Today, let’s talk about interfacing — the unsung hero among the sewing supplies. Here is what it does:
1️. It reinforces the edges of your fabric pieces, protecting them from distortion as you sew and wear the garment.
2️. It strengthens the fabric, helping your finished piece hold its shape and fit beautifully.
3️. It prevents your fabric from stretching out or fraying at the edges.
The 4 most popular variants:
Adhesive edge tape in photo 1 – it’s a narrow, adhesive band, that:
- Defends the front edges, pockets, the fold of lapels, slits from stretching;
- Strengthens armhole sections and necklines;
- For stretchy materials (jersey) use adhesive edge tape on the bias which, due to the nature of the cut, goes well on the armhole and neckline sections (photo 2).

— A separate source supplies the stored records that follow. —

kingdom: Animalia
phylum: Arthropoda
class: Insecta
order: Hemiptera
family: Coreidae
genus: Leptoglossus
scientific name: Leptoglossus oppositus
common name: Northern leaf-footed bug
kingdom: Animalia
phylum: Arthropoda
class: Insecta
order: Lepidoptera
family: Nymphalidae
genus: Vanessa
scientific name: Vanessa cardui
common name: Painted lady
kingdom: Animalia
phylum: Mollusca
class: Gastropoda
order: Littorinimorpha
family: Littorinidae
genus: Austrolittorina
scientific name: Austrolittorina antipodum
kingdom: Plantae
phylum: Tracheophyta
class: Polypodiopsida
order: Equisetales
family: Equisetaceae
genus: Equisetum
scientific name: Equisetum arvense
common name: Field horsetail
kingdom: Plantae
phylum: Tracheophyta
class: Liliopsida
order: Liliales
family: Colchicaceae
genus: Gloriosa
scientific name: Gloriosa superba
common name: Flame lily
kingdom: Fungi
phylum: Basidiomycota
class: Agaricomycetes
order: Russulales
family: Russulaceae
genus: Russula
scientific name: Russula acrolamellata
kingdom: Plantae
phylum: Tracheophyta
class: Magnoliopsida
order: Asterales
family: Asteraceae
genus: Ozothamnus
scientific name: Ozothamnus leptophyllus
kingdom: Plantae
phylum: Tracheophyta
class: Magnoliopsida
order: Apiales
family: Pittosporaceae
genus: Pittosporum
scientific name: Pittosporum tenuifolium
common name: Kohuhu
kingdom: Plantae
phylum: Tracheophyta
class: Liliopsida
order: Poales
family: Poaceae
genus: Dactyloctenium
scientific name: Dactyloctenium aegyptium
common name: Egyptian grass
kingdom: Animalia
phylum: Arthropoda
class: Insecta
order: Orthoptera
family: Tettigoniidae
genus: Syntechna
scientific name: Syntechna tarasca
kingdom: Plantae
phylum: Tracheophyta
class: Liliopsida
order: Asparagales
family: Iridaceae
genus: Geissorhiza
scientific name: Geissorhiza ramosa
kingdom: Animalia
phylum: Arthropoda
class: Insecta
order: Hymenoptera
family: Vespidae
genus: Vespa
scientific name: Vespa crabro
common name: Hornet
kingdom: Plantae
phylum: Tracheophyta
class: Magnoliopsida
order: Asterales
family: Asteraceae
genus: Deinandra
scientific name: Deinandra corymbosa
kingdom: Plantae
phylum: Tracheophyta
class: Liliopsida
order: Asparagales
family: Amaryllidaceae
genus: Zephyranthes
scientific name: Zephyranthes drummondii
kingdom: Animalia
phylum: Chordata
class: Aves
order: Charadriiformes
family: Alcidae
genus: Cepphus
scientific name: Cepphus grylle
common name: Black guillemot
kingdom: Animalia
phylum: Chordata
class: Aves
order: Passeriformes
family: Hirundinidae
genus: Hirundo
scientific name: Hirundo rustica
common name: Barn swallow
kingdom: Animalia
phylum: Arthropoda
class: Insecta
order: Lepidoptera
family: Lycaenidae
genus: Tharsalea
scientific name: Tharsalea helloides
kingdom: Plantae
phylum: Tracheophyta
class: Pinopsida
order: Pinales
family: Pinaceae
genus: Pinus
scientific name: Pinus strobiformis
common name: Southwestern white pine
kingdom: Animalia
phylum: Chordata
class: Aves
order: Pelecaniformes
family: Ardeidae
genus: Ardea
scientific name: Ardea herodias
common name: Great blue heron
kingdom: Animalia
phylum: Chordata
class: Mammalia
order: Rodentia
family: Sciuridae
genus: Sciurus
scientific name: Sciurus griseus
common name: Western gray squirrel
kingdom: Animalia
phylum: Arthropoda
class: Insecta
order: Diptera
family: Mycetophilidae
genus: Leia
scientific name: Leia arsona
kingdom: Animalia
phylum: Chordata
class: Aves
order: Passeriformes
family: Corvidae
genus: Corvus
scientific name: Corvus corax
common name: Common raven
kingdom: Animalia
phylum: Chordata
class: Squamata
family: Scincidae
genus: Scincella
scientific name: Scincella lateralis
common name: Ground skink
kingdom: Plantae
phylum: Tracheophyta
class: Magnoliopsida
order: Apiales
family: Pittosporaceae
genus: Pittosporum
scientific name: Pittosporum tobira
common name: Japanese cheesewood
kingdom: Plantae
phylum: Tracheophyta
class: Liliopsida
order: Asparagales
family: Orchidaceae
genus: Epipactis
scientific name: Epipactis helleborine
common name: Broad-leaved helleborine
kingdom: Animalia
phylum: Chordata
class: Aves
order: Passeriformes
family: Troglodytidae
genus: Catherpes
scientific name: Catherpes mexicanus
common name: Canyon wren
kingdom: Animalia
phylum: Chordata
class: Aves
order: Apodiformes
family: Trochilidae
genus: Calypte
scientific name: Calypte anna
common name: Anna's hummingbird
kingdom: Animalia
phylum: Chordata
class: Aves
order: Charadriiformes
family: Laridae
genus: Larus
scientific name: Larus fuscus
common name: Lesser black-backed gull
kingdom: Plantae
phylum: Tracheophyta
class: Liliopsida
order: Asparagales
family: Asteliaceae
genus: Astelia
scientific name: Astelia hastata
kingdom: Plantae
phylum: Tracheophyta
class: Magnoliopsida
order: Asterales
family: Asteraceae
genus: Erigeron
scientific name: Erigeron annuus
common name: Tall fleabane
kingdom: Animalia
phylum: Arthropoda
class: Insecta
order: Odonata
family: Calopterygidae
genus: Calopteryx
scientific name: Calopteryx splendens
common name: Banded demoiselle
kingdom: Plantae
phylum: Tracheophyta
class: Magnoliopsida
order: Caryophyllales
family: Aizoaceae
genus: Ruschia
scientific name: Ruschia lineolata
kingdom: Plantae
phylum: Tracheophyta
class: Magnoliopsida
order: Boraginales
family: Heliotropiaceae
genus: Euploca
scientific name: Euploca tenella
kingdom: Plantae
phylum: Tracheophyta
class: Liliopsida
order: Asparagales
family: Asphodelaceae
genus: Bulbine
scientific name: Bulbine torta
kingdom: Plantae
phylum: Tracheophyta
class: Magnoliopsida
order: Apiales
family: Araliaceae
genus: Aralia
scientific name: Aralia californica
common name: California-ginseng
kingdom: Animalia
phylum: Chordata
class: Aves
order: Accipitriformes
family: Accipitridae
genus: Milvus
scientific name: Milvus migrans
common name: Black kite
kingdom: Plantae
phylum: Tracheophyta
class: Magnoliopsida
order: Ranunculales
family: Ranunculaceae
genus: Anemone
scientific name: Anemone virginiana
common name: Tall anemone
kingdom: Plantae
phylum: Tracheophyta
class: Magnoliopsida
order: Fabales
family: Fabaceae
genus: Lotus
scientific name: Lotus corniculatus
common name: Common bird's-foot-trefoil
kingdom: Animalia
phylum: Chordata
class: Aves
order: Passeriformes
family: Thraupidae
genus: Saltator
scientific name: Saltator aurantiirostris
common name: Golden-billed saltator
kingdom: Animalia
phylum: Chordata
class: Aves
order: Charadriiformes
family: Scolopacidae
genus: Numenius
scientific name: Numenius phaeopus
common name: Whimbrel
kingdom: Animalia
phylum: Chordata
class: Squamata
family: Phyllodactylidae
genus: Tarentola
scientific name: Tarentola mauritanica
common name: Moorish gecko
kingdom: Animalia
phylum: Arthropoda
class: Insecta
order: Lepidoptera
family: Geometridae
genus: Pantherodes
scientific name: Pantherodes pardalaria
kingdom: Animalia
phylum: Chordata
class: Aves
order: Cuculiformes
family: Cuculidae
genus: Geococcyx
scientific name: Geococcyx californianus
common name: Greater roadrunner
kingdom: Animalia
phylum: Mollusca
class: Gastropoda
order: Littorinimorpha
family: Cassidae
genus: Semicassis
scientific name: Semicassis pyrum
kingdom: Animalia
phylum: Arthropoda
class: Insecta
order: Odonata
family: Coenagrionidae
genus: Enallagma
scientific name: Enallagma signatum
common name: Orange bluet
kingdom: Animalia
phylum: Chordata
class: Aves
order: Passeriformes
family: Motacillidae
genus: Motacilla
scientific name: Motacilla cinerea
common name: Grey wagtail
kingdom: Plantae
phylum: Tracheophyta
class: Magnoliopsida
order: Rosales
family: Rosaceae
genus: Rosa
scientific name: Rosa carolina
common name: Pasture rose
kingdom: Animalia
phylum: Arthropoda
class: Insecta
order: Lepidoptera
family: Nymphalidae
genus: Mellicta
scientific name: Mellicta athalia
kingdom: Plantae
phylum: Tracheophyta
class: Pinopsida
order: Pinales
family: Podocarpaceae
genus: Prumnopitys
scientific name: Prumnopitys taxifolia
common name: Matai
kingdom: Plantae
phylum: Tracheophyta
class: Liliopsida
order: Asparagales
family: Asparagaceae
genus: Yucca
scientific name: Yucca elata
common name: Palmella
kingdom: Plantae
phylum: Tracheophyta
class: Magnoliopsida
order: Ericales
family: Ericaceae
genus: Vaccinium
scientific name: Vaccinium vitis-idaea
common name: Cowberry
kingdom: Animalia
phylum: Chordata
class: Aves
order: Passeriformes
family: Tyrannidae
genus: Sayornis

Adhesive web interfacing – a non-woven, adhesive material in the form of a canvas or strips of different widths (photo 3). It melts when heated and sticks to the layer of fabric. It’s used for:
▪️Fixing the bottom hem, but it’s better to secure them manually. It can weigh down the seam allowances on thinner fabrics;
▪️Making invisible seams and different adhesive connections.
▪️Securing the seam allowance on eco-leather garments.
Non-woven interfacing – a non-woven adhesive material for strengthening the сut pieces, which should not be used because it’s flimsy, strongly warps, and quickly wears out.
Woven interfacing – an adhesive material on a woven or knit warp.
The recommended weight will be as follows:
- For thin, soft fabrics (silk, viscose, cotton, lightweight knit fabrics, stretchy lycra fabrics, etc.), choose knit interfacing with up to 45 g/m2 weight.
- For medium weight fabrics (taffeta, twill, knits, fine wool, polyester, etc.), stretchy knit interfacing, often with no nap, 30-50 g/m2, will be the right choice.
- For heavyweight fabrics (wool, flannel, velour, denim fabric, fabrics for coats, suits, trousers, jackets, etc.), you should choose knit interfacing, often with nap, 50-80 g/m2.